Department of Pathology and Laboratory Medicine, College of Medicine and Center for Cancer Research, University of Tennessee Health Science Center, 19 South Manassas, Cancer Research Building Rm 318, Memphis, TN 38163, USA.
Department of Natural and Life Sciences, The Open University of Israel, University Road 1, Ra'anana 4353701, Israel.
Genes (Basel). 2020 Jun 10;11(6):641. doi: 10.3390/genes11060641.

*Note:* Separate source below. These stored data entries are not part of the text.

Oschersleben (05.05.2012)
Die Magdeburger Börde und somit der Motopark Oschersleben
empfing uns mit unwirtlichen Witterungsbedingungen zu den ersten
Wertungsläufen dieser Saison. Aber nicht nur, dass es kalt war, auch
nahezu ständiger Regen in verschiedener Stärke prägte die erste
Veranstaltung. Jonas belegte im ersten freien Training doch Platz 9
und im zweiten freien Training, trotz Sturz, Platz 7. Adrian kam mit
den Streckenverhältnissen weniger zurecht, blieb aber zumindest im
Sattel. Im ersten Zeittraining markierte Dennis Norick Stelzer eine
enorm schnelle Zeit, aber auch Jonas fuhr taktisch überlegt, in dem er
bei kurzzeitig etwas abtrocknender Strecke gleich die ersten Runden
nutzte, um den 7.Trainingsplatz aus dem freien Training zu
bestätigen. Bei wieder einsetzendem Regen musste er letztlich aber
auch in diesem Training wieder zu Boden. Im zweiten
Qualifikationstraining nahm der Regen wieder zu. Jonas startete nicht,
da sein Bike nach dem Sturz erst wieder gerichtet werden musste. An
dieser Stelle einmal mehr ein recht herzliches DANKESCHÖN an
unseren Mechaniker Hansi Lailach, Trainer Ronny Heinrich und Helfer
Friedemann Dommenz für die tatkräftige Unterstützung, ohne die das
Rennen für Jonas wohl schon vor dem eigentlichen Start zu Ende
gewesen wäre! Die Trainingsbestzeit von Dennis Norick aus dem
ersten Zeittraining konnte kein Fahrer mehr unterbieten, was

The target of rapamycin (TOR) protein kinase is at the core of growth factor- and nutrient-dependent signaling pathways that are well-known for their regulation of metabolism, growth, and proliferation. However, TOR is also involved in the regulation of gene expression, genomic and epigenomic stability. TOR affects nuclear functions indirectly through its activity in the cytoplasm, but also directly through active nuclear TOR pools. The mechanisms by which TOR regulates its nuclear functions are less well-understood compared with its cytoplasmic activities. TOR is an important pharmacological target for several diseases, including cancer, metabolic and neurological disorders. Thus, studies of the nuclear functions of TOR are important for our understanding of basic biological processes, as well as for clinical implications.
雷帕霉素靶蛋白(TOR)激酶是生长因子和营养依赖性信号通路的核心,这些信号通路以调节代谢、生长和增殖而闻名。然而,TOR 还参与基因表达、基因组和表观基因组稳定性的调节。TOR 通过其在细胞质中的活性间接影响核功能,也通过活跃的核 TOR 池直接影响核功能。与细胞质活性相比,TOR 调节其核功能的机制还不太清楚。TOR 是包括癌症、代谢和神经紊乱在内的几种疾病的重要药物靶点。因此,研究 TOR 的核功能对于我们理解基本的生物学过程以及临床意义都很重要。